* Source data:
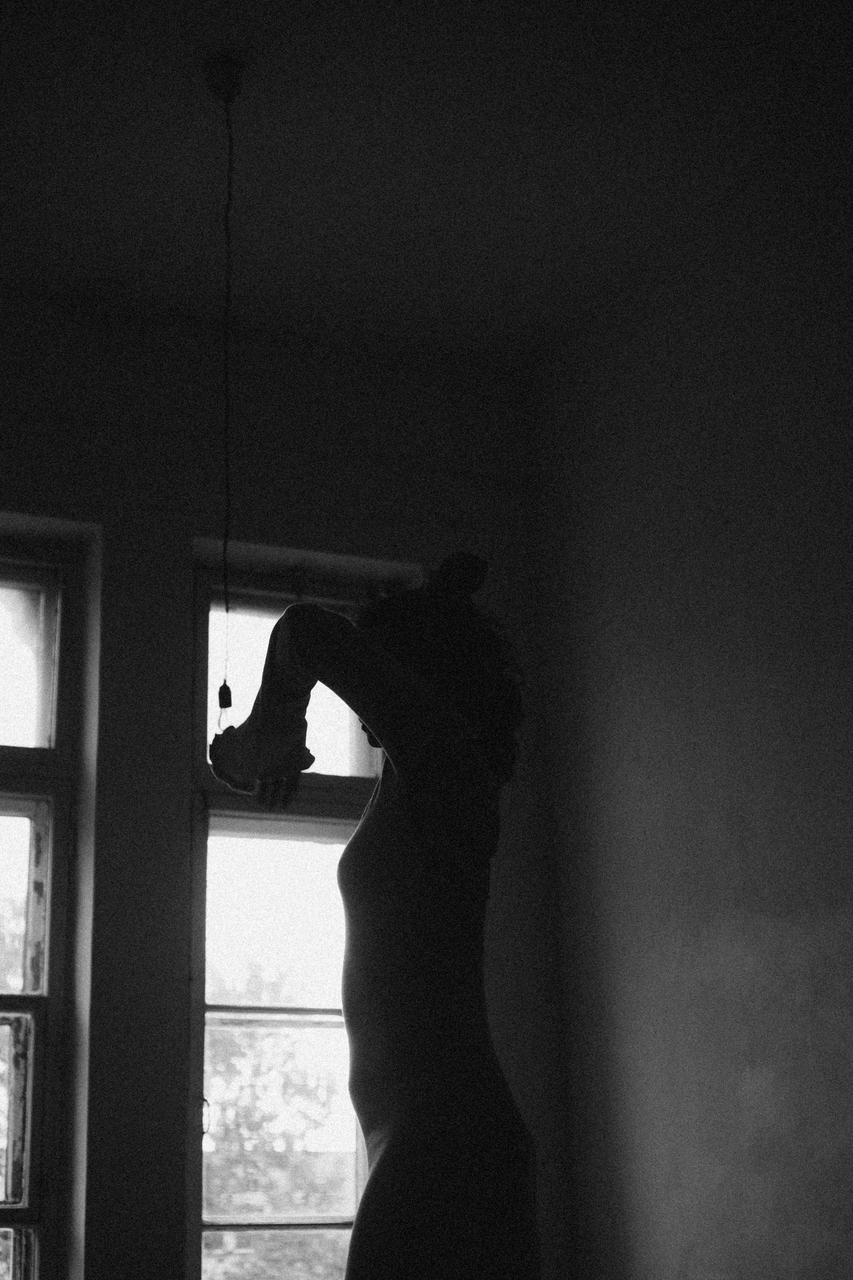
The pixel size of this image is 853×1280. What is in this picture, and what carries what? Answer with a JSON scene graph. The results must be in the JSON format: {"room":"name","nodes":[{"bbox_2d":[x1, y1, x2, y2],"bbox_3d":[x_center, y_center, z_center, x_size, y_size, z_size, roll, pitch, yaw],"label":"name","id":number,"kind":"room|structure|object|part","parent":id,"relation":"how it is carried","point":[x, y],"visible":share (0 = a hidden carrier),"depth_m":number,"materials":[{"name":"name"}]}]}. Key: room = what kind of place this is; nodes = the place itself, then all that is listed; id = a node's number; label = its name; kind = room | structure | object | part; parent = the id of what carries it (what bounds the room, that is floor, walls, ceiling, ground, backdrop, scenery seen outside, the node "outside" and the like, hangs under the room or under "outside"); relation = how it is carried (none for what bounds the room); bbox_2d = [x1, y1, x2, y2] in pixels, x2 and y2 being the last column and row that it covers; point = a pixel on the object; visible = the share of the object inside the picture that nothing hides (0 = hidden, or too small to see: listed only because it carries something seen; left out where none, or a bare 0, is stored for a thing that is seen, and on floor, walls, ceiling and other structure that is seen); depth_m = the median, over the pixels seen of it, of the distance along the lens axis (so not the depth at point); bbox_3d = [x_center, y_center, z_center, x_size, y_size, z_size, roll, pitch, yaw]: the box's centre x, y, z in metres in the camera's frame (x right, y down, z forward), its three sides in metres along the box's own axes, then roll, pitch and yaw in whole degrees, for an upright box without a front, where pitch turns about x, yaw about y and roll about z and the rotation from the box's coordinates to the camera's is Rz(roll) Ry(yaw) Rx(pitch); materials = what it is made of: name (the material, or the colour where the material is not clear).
{"room":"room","nodes":[
{"label":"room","id":0,"kind":"room"},
{"bbox_2d":[0,288,577,1279],"bbox_3d":[-1.213,0.692,4.004,3.340,3.301,0.212,6,-19,-21],"label":"back wall","id":1,"kind":"structure","parent":0,"point":[287,544],"depth_m":4.42,"materials":[{"name":"paint"}]},
{"bbox_2d":[0,531,87,1277],"bbox_3d":[-1.299,0.685,4.124,1.062,2.158,0.135,6,-19,-21],"label":"left window","id":2,"kind":"structure","parent":1,"relation":"in","point":[48,609],"depth_m":4.32,"materials":[{"name":"clear glass"}]},
{"bbox_3d":[-1.244,0.055,4.465,0.724,0.513,0.063,6,-19,-21],"label":"pane","id":3,"kind":"part","parent":2,"relation":"part of","materials":[{"name":"glass"}]},
{"bbox_2d":[186,562,413,1279],"bbox_3d":[-0.291,0.868,4.574,0.681,2.219,0.152,6,-19,-21],"label":"right window","id":4,"kind":"structure","parent":1,"relation":"in","point":[252,614],"depth_m":4.60,"materials":[{"name":"clear glass"}]},
{"bbox_3d":[-0.507,1.092,4.241,0.021,0.093,0.026,6,-19,-21],"label":"latch","id":5,"kind":"part","parent":4,"relation":"part of","materials":[{"name":"metal"}]},
{"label":"pane","id":6,"kind":"part","parent":4,"relation":"part of","materials":[{"name":"glass"}]},
{"bbox_2d":[1,0,851,370],"bbox_3d":[-0.243,-1.510,2.605,3.770,0.123,4.870,6,-19,-21],"label":"ceiling","id":7,"kind":"structure","parent":0,"point":[523,146],"depth_m":3.91,"materials":[{"name":"white paint"}]},
{"bbox_2d":[204,59,243,724],"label":"pendant light","id":8,"kind":"object","parent":7,"relation":"hanging from","point":[220,697],"visible":0.97,"depth_m":3.48,"materials":[{"name":"plastic"}]},
{"bbox_2d":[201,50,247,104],"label":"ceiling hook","id":9,"kind":"object","parent":7,"relation":"attached to","point":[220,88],"visible":0.91,"depth_m":3.72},
{"bbox_2d":[523,77,852,1279],"bbox_3d":[1.317,0.149,2.467,0.179,3.300,4.938,6,-19,-21],"label":"right wall","id":10,"kind":"structure","parent":0,"point":[638,820],"depth_m":3.99,"materials":[{"name":"paint"}]},
{"label":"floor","id":11,"kind":"structure","parent":0,"visible":0},
{"bbox_2d":[206,558,541,1279],"bbox_3d":[-0.047,0.749,2.610,0.507,1.697,0.912,6,-19,-21],"label":"woman","id":12,"kind":"object","parent":11,"relation":"on","point":[414,890],"visible":0.99,"depth_m":2.45},
{"bbox_2d":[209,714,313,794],"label":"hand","id":13,"kind":"object","parent":12,"relation":"on","point":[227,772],"visible":0.61,"depth_m":2.89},
{"label":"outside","id":14,"kind":"structure","parent":0,"visible":0},
{"label":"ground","id":15,"kind":"structure","parent":14,"visible":0},
{"bbox_2d":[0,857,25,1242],"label":"tree","id":16,"kind":"object","parent":15,"relation":"on","point":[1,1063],"visible":0.39,"depth_m":10.79,"materials":[{"name":"green plant"}]},
{"bbox_2d":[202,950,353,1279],"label":"tree","id":17,"kind":"object","parent":15,"relation":"on","point":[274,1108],"visible":0.33,"materials":[{"name":"green plant"}]}
]}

* ASSIGNMENT: Please write out all the data again word for word, but not the pictures.

* ANSWER TO THIS EXERCISE:
The pixel size of this image is 853×1280. What is in this picture, and what carries what? Answer with a JSON scene graph. The results must be in the JSON format: {"room":"name","nodes":[{"bbox_2d":[x1, y1, x2, y2],"bbox_3d":[x_center, y_center, z_center, x_size, y_size, z_size, roll, pitch, yaw],"label":"name","id":number,"kind":"room|structure|object|part","parent":id,"relation":"how it is carried","point":[x, y],"visible":share (0 = a hidden carrier),"depth_m":number,"materials":[{"name":"name"}]}]}. Key: room = what kind of place this is; nodes = the place itself, then all that is listed; id = a node's number; label = its name; kind = room | structure | object | part; parent = the id of what carries it (what bounds the room, that is floor, walls, ceiling, ground, backdrop, scenery seen outside, the node "outside" and the like, hangs under the room or under "outside"); relation = how it is carried (none for what bounds the room); bbox_2d = [x1, y1, x2, y2] in pixels, x2 and y2 being the last column and row that it covers; point = a pixel on the object; visible = the share of the object inside the picture that nothing hides (0 = hidden, or too small to see: listed only because it carries something seen; left out where none, or a bare 0, is stored for a thing that is seen, and on floor, walls, ceiling and other structure that is seen); depth_m = the median, over the pixels seen of it, of the distance along the lens axis (so not the depth at point); bbox_3d = [x_center, y_center, z_center, x_size, y_size, z_size, roll, pitch, yaw]: the box's centre x, y, z in metres in the camera's frame (x right, y down, z forward), its three sides in metres along the box's own axes, then roll, pitch and yaw in whole degrees, for an upright box without a front, where pitch turns about x, yaw about y and roll about z and the rotation from the box's coordinates to the camera's is Rz(roll) Ry(yaw) Rx(pitch); materials = what it is made of: name (the material, or the colour where the material is not clear).
{"room":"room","nodes":[
{"label":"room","id":0,"kind":"room"},
{"bbox_2d":[0,288,577,1279],"bbox_3d":[-1.213,0.692,4.004,3.340,3.301,0.212,6,-19,-21],"label":"back wall","id":1,"kind":"structure","parent":0,"point":[287,544],"depth_m":4.42,"materials":[{"name":"paint"}]},
{"bbox_2d":[0,531,87,1277],"bbox_3d":[-1.299,0.685,4.124,1.062,2.158,0.135,6,-19,-21],"label":"left window","id":2,"kind":"structure","parent":1,"relation":"in","point":[48,609],"depth_m":4.32,"materials":[{"name":"clear glass"}]},
{"bbox_3d":[-1.244,0.055,4.465,0.724,0.513,0.063,6,-19,-21],"label":"pane","id":3,"kind":"part","parent":2,"relation":"part of","materials":[{"name":"glass"}]},
{"bbox_2d":[186,562,413,1279],"bbox_3d":[-0.291,0.868,4.574,0.681,2.219,0.152,6,-19,-21],"label":"right window","id":4,"kind":"structure","parent":1,"relation":"in","point":[252,614],"depth_m":4.60,"materials":[{"name":"clear glass"}]},
{"bbox_3d":[-0.507,1.092,4.241,0.021,0.093,0.026,6,-19,-21],"label":"latch","id":5,"kind":"part","parent":4,"relation":"part of","materials":[{"name":"metal"}]},
{"label":"pane","id":6,"kind":"part","parent":4,"relation":"part of","materials":[{"name":"glass"}]},
{"bbox_2d":[1,0,851,370],"bbox_3d":[-0.243,-1.510,2.605,3.770,0.123,4.870,6,-19,-21],"label":"ceiling","id":7,"kind":"structure","parent":0,"point":[523,146],"depth_m":3.91,"materials":[{"name":"white paint"}]},
{"bbox_2d":[204,59,243,724],"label":"pendant light","id":8,"kind":"object","parent":7,"relation":"hanging from","point":[220,697],"visible":0.97,"depth_m":3.48,"materials":[{"name":"plastic"}]},
{"bbox_2d":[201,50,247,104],"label":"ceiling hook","id":9,"kind":"object","parent":7,"relation":"attached to","point":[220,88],"visible":0.91,"depth_m":3.72},
{"bbox_2d":[523,77,852,1279],"bbox_3d":[1.317,0.149,2.467,0.179,3.300,4.938,6,-19,-21],"label":"right wall","id":10,"kind":"structure","parent":0,"point":[638,820],"depth_m":3.99,"materials":[{"name":"paint"}]},
{"label":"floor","id":11,"kind":"structure","parent":0,"visible":0},
{"bbox_2d":[206,558,541,1279],"bbox_3d":[-0.047,0.749,2.610,0.507,1.697,0.912,6,-19,-21],"label":"woman","id":12,"kind":"object","parent":11,"relation":"on","point":[414,890],"visible":0.99,"depth_m":2.45},
{"bbox_2d":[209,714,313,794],"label":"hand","id":13,"kind":"object","parent":12,"relation":"on","point":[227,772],"visible":0.61,"depth_m":2.89},
{"label":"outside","id":14,"kind":"structure","parent":0,"visible":0},
{"label":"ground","id":15,"kind":"structure","parent":14,"visible":0},
{"bbox_2d":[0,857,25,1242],"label":"tree","id":16,"kind":"object","parent":15,"relation":"on","point":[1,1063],"visible":0.39,"depth_m":10.79,"materials":[{"name":"green plant"}]},
{"bbox_2d":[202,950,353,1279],"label":"tree","id":17,"kind":"object","parent":15,"relation":"on","point":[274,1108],"visible":0.33,"materials":[{"name":"green plant"}]}
]}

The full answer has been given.